(Exercise brief)
Transcribe, verbatim, every line from the start of the entries through the line that contains "amb les medalles i plaques Jo"; include both boundary lines and omit all others.

>>>

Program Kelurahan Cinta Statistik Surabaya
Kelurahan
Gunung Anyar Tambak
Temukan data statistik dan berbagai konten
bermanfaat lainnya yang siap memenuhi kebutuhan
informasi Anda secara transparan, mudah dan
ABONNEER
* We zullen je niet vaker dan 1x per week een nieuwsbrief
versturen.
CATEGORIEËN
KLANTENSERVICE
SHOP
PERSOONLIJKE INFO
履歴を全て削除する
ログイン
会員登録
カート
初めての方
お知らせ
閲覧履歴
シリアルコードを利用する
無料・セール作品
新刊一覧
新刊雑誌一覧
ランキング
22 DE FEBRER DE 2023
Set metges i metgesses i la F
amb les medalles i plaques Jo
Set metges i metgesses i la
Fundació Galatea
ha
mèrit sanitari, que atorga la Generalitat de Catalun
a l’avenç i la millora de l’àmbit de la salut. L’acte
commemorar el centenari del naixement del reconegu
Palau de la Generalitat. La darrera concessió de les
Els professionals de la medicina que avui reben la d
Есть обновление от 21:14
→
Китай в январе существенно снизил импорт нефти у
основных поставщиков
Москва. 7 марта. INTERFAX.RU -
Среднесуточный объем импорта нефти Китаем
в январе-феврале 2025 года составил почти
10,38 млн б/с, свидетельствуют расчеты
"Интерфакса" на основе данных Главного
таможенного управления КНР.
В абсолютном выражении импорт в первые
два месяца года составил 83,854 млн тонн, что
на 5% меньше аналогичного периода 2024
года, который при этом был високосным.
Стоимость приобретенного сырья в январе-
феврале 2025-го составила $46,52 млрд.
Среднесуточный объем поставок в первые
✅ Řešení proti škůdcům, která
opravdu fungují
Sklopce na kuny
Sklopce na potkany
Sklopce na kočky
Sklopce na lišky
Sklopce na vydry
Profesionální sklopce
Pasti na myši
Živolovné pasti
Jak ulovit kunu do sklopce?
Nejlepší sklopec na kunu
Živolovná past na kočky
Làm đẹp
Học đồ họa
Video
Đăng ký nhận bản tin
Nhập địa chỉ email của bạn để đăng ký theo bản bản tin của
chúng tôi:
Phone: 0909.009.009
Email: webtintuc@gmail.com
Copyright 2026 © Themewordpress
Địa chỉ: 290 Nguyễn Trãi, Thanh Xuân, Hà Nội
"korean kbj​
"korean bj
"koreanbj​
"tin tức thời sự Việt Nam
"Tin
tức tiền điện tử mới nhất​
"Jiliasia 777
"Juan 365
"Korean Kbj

<<<

(Exercise result)
Program Kelurahan Cinta Statistik Surabaya
Kelurahan
Gunung Anyar Tambak
Temukan data statistik dan berbagai konten
bermanfaat lainnya yang siap memenuhi kebutuhan
informasi Anda secara transparan, mudah dan
ABONNEER
* We zullen je niet vaker dan 1x per week een nieuwsbrief
versturen.
CATEGORIEËN
KLANTENSERVICE
SHOP
PERSOONLIJKE INFO
履歴を全て削除する
ログイン
会員登録
カート
初めての方
お知らせ
閲覧履歴
シリアルコードを利用する
無料・セール作品
新刊一覧
新刊雑誌一覧
ランキング
22 DE FEBRER DE 2023
Set metges i metgesses i la F
amb les medalles i plaques Jo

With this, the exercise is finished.